Cosa sta succedendo nel box VR46? Probabilmente se lo chiedono in tanti, ancora di più dopo le qualifiche disputate a Jerez. Anche perché sembra che la squadra stia andando a due velocità. Da una parte c’è Luca Marini, con un anno di esperienza e la Ducati più aggiornata. Dall’altra parte del box c’è invece Marco Bezzecchi, al primo anno di esperienza in MotoGP e con la Desmosedici del 2021. Eppure non è stato il fratello minore di Valentino Rossi a brillare sul tracciato andaluso… Anzi, le ha prese sonoramente dal più ‘inesperto’ compagno di squadra, che si è anche assicurato la Q2 ed uno splendido 8° posto in griglia.
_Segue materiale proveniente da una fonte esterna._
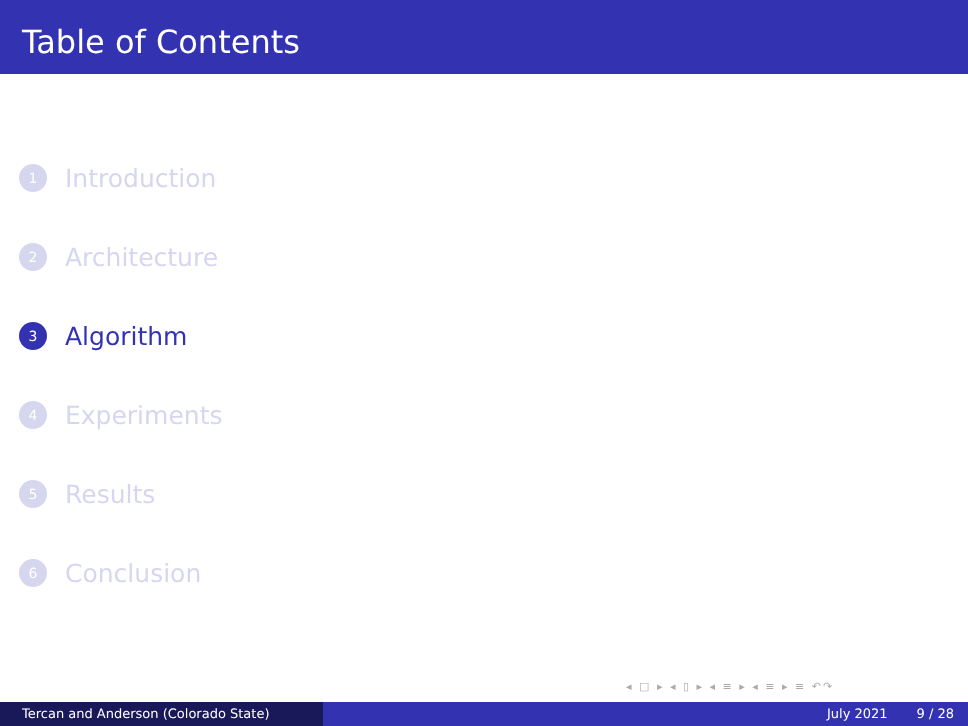Table of Contents
1 Introduction
2 Architecture
3 Algorithm
4 Experiments
5 Results
6 Conclusion
◂ □ ▸ ◂ ▯ ▸ ◂ ≡ ▸ ◂ ≡ ▸ ≡ ↶↷
Tercan and Anderson (Colorado State) July 2021 9 / 28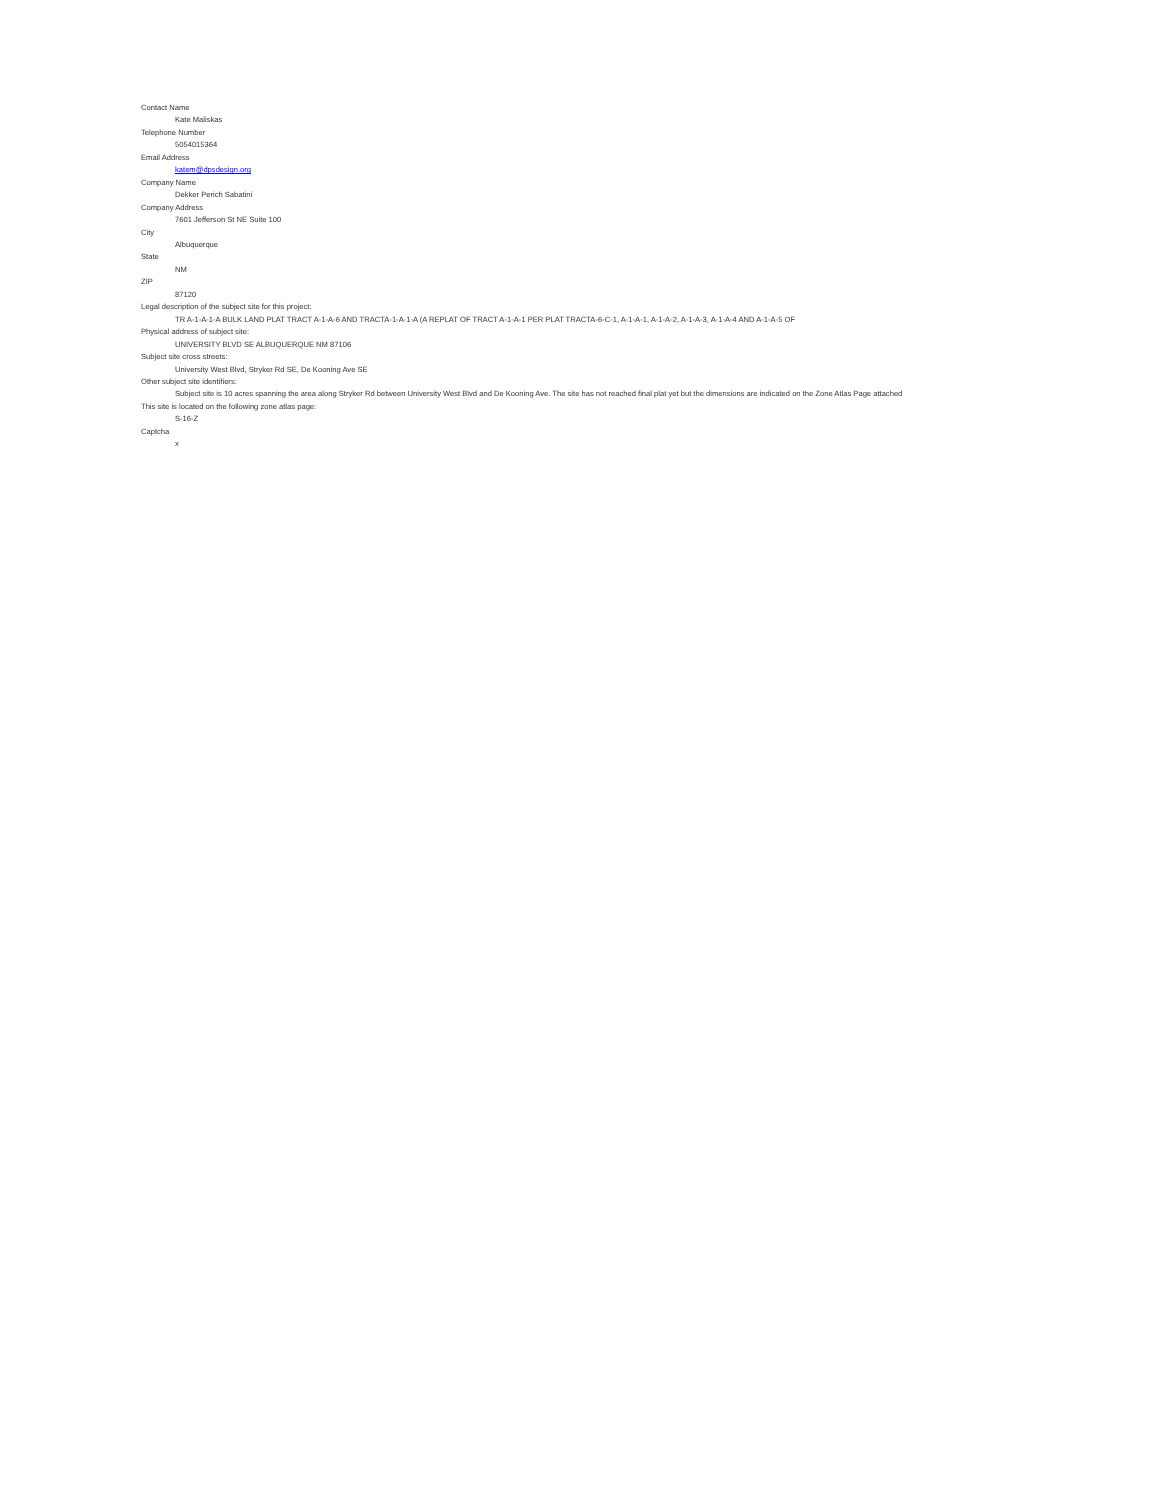Contact Name
Kate Maliskas
Telephone Number
5054015364
Email Address
katem@dpsdesign.org
Company Name
Dekker Perich Sabatini
Company Address
7601 Jefferson St NE Suite 100
City
Albuquerque
State
NM
ZIP
87120
Legal description of the subject site for this project:
TR A-1-A-1-A BULK LAND PLAT TRACT A-1-A-6 AND TRACTA-1-A-1-A (A REPLAT OF TRACT A-1-A-1 PER PLAT TRACTA-6-C-1, A-1-A-1, A-1-A-2, A-1-A-3, A-1-A-4 AND A-1-A-5 OF
Physical address of subject site:
UNIVERSITY BLVD SE ALBUQUERQUE NM 87106
Subject site cross streets:
University West Blvd, Stryker Rd SE, De Kooning Ave SE
Other subject site identifiers:
Subject site is 10 acres spanning the area along Stryker Rd between University West Blvd and De Kooning Ave. The site has not reached final plat yet but the dimensions are indicated on the Zone Atlas Page attached
This site is located on the following zone atlas page:
S-16-Z
Captcha
x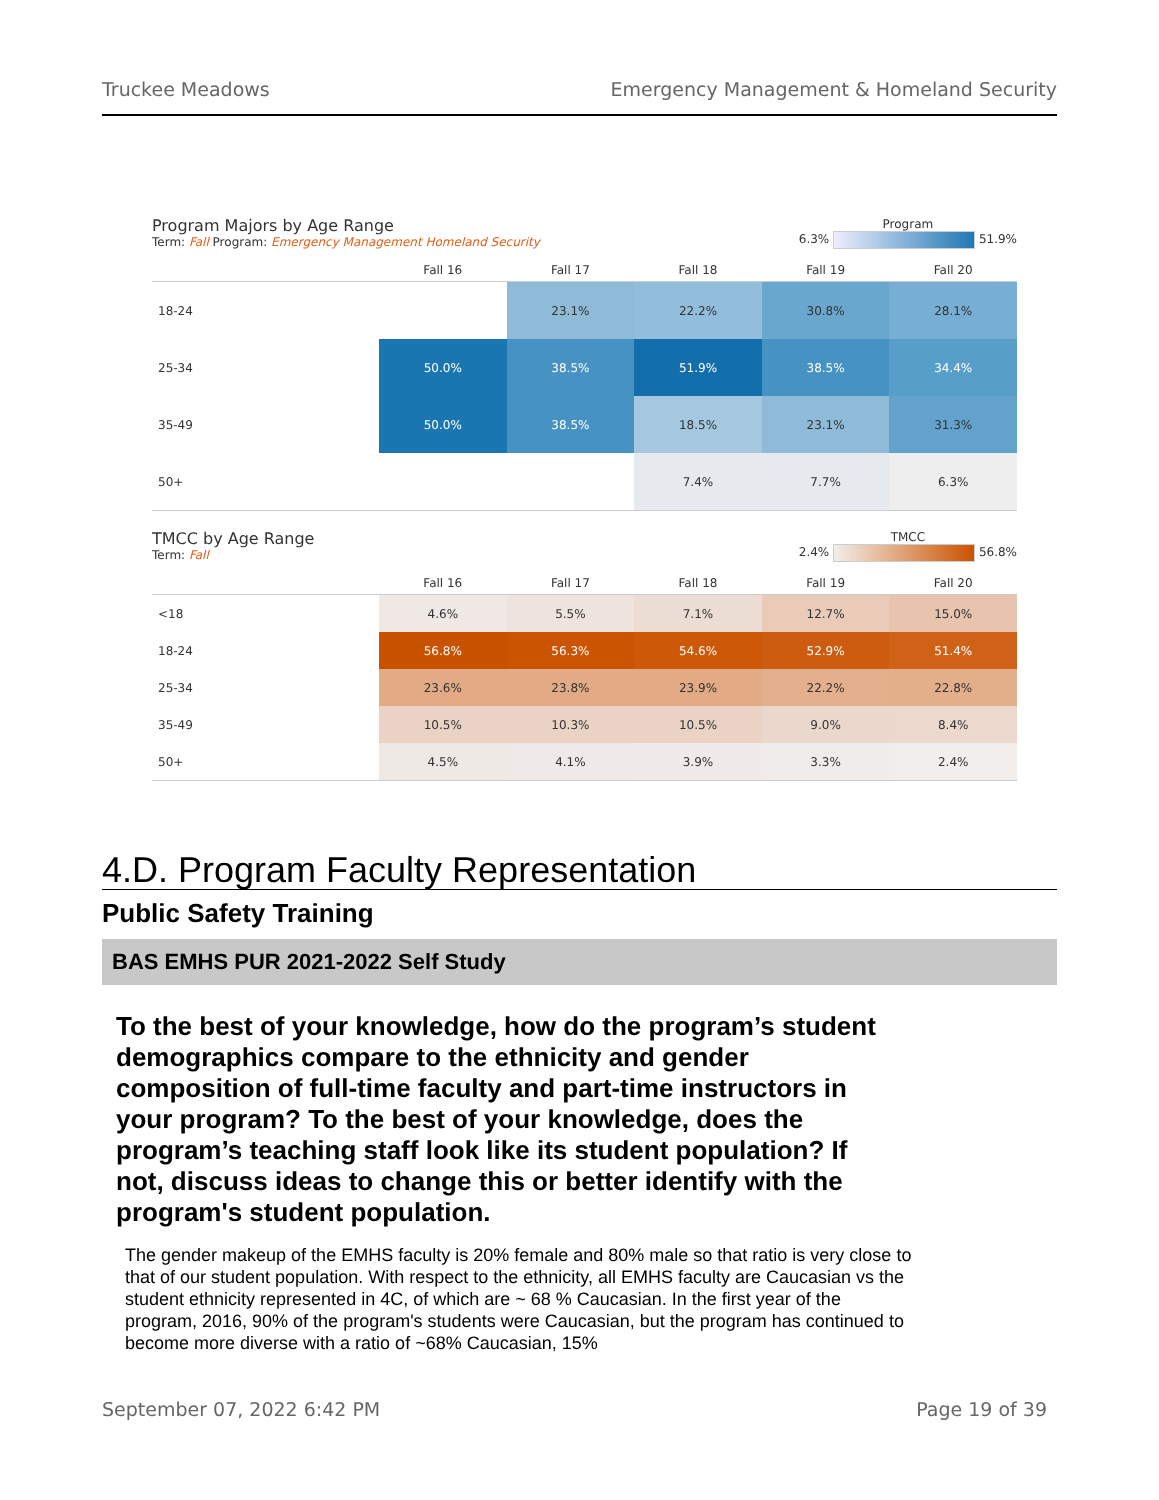Truckee Meadows Emergency Management & Homeland Security
Program Majors by Age Range
Term: Fall Program: Emergency Management Homeland Security
Program
6.3% 51.9%
| | Fall 16 | Fall 17 | Fall 18 | Fall 19 | Fall 20 |
| --- | --- | --- | --- | --- | --- |
| 18-24 | | 23.1% | 22.2% | 30.8% | 28.1% |
| 25-34 | 50.0% | 38.5% | 51.9% | 38.5% | 34.4% |
| 35-49 | 50.0% | 38.5% | 18.5% | 23.1% | 31.3% |
| 50+ | | | 7.4% | 7.7% | 6.3% |
TMCC by Age Range
Term: Fall
TMCC
2.4% 56.8%
| | Fall 16 | Fall 17 | Fall 18 | Fall 19 | Fall 20 |
| --- | --- | --- | --- | --- | --- |
| <18 | 4.6% | 5.5% | 7.1% | 12.7% | 15.0% |
| 18-24 | 56.8% | 56.3% | 54.6% | 52.9% | 51.4% |
| 25-34 | 23.6% | 23.8% | 23.9% | 22.2% | 22.8% |
| 35-49 | 10.5% | 10.3% | 10.5% | 9.0% | 8.4% |
| 50+ | 4.5% | 4.1% | 3.9% | 3.3% | 2.4% |
4.D. Program Faculty Representation
Public Safety Training
BAS EMHS PUR 2021-2022 Self Study
To the best of your knowledge, how do the program’s student demographics compare to the ethnicity and gender composition of full-time faculty and part-time instructors in your program? To the best of your knowledge, does the program’s teaching staff look like its student population? If not, discuss ideas to change this or better identify with the program's student population.
The gender makeup of the EMHS faculty is 20% female and 80% male so that ratio is very close to that of our student population. With respect to the ethnicity, all EMHS faculty are Caucasian vs the student ethnicity represented in 4C, of which are ~ 68 % Caucasian. In the first year of the program, 2016, 90% of the program's students were Caucasian, but the program has continued to become more diverse with a ratio of ~68% Caucasian, 15%
September 07, 2022 6:42 PM Page 19 of 39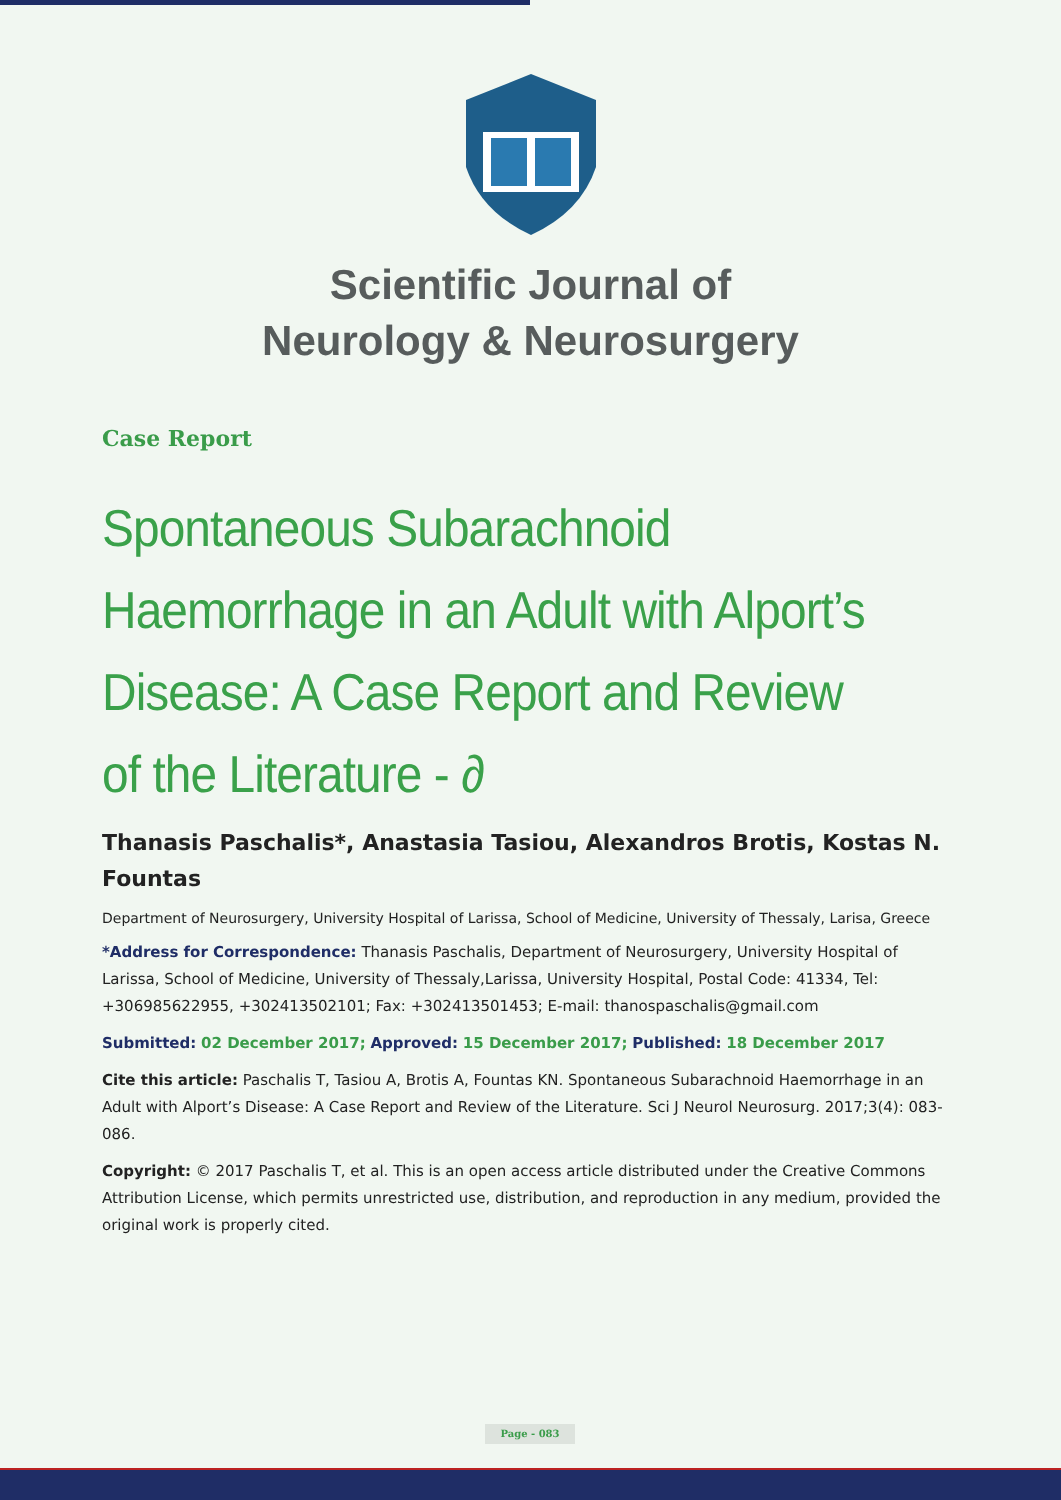Scientific Journal of
Neurology & Neurosurgery
Case Report
Spontaneous Subarachnoid Haemorrhage in an Adult with Alport’s Disease: A Case Report and Review of the Literature - ∂
Thanasis Paschalis*, Anastasia Tasiou, Alexandros Brotis, Kostas N. Fountas
Department of Neurosurgery, University Hospital of Larissa, School of Medicine, University of Thessaly, Larisa, Greece
*Address for Correspondence: Thanasis Paschalis, Department of Neurosurgery, University Hospital of Larissa, School of Medicine, University of Thessaly,Larissa, University Hospital, Postal Code: 41334, Tel: +306985622955, +302413502101; Fax: +302413501453; E-mail: thanospaschalis@gmail.com
Submitted: 02 December 2017; Approved: 15 December 2017; Published: 18 December 2017
Cite this article: Paschalis T, Tasiou A, Brotis A, Fountas KN. Spontaneous Subarachnoid Haemorrhage in an Adult with Alport’s Disease: A Case Report and Review of the Literature. Sci J Neurol Neurosurg. 2017;3(4): 083-086.
Copyright: © 2017 Paschalis T, et al. This is an open access article distributed under the Creative Commons Attribution License, which permits unrestricted use, distribution, and reproduction in any medium, provided the original work is properly cited.
Page - 083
Mentre il pilota di Tavullia conquista una mesta 19^ casella…

Marini in crisi

In un certo senso un paradosso. Il pilota #10 infatti continua a migliorare, lui stesso sottolinea un feeling sempre migliore con la Rossa. Il problema è che i risultati non dicono altrettanto, anzi parlano di un distacco invariato dal vertice. Le altre Desmosedici 2022 sono costantemente nelle zone alte, da Marini invece deve ancora arrivare un qualche acuto. “Sempre lo stesso problema da Austin” ha sottolineato anche oggi il vice-campione Moto2 2020. Non nasconde la delusione, chiaramente si aspettava ben di più su un tracciato decisamente meno “particolare” di tutti quelli incontrati finora. E sul quale sono stati anche svolti i test invernali. La parola che usa stavolta è “disastro”. “Non riesco più ad andare bene nemmeno in qualifica.” Per finire con l’invocare l’aiuto di Borgo Panigale per cercare di trovare una soluzione. Difficile però se non si conosce il problema…

Dito contro…

Il direttore sportivo Alessio Salucci, da sempre migliore amico e braccio destro di Valentino Rossi, ha qualche idea in più. Secondo lui il “colpevole” va cercato nell’aerodinamica. “Forse la nuova carena non va bene per lui, grande com’è” ha ipotizzato. Vero è che Luca Marini supera il metro e 80, sensibilmente più alto rispetto a tutti gli altri piloti Ducati. Sta di fatto che la maggiore problematica si riscontra in uscita di curva, portando ad altre conseguenze. Un circolo vizioso che rallenta parecchio il pilota VR46, che non riesce più a trovare la quadra. Ma come mai? “Chiedetelo a Dall’Igna” è la risposta scherzosa del d.s. del team. Sta di fatto però che così non va: la situazione peggiora e Marini non vede la luce in fondo al tunnel. Domani bisogna tentare il tutto per tutto per risalire e raddrizzare il GP…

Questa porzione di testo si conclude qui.